Issues with submissions

alan_feder · December 30, 2020, 3:32am

Hi,

Do you have the ability to show us where in our submissions an error ocurred?

For example, for submission #111627 (and #111622 and #111629) I get the error “REAL() can only be applied to a ‘numeric’, not a ‘logical’” , and I can’t figure out exactly which function caused that error, or which line within the function. Similarly, in #111628, I get a blank error – so I have no idea what caused that problem.

When I run it from end-to-end within Colab , it runs perfectly without any errors - could it be something in a package version issue? My xgboost is 1.2.0.1 (with R 4.0.3)

Thanks!

jyotish · December 30, 2020, 6:12am

Hello @alan_feder

Shared the logs with you.

demarsylvain · December 30, 2020, 8:27pm

Hello @alan_feder, @jyotish,

I got the same error (“REAL() can only be applied to a ‘numeric’, not a ‘logical’”) on my submission 111724, if I can have the logs too, or if alan you understand where it came from.
In submit a zip file, from R, I used an xgboost, I got this error when I changed the function save_model() and load_model() to use native xgboost save function instead of saving RData objects.

Thanks!

alan_feder · December 30, 2020, 9:17pm

Hi @demarsylvain - always good to see that I’m not the only person getting a given error ,

I’m still not 100% sure of the cause, but I think the error was somewhat on my end – something I did (either in preprocess_x_data or within one of the predict_*() functions, when applied to the test data may have caused some NAs or something that made the matrix into a “logical” matrix (of all missing or NA data), and can’t be put into xgb.Dmatrix() function.

I’m not 100% sure that I’m right, but some subsequent tweaks that I made seem to have (for now) fixed the issue.

Alan

matiasbatto · January 1, 2021, 9:00pm

Hi, my submission 112049 failed without any message. Can I take a look at the log to see what went wrong?

pitusg · January 2, 2021, 5:05pm

Hi, could you look into my submission 112010 and write me what is wrong? It failed due to wrong number of variables. I made effort to make sure that in predict_expected_claims() I use the same variables as in training so I’m suprised with this error.

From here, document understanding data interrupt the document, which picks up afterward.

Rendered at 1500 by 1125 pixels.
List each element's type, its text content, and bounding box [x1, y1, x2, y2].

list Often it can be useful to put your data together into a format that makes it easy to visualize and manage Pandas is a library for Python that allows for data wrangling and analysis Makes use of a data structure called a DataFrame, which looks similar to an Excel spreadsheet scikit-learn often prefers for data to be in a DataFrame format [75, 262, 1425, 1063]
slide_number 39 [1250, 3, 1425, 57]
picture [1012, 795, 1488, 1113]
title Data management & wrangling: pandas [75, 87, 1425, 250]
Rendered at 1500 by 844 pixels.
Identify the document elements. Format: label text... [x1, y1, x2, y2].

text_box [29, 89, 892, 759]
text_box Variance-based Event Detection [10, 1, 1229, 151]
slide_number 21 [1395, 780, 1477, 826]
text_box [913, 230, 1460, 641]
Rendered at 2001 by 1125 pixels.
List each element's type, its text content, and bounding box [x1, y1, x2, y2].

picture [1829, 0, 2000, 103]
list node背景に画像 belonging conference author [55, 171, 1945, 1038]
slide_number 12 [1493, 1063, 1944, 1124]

alfarzan · January 2, 2021, 5:23pm

Hi @pitusg

I’ve just looked through your submission and I think this might be related to how preprocessing is done.

Are you certain that the preprocessing you do for your training data is exactly the same as the data that goes into your predict functions?
For your categorical variable (especially vh_make_model) the model should expect previously unseen categories in the new data, is that the case here?

Please let me know if you don’t think these are the issues and I will try and reproduce your problem and dig deeper

alfarzan · January 2, 2021, 5:27pm

Hi @matiasbatto

I’ve looked through the submission and I can see that you’re treating vh_make_model as a categorical variable in your model. This is of course fine however keep two things in mind:

There are thousands of categories here so you might run out of memory in training and
There are many categories that might not appear in your training data but do appear in the leaderboard data. Much like in the real world where a real insurance company will have to offer premiums for cars they might not have seen before.

As a test, please try submitting a model either without this feature or with preprocessing that accounts for (2) above and submit for us to see if this is the issue. If it is not, we will dig further

pitusg · January 2, 2021, 8:16pm

Alfarzan, thanks for your advice I simulated new value in vh_make_model and additional column has been created.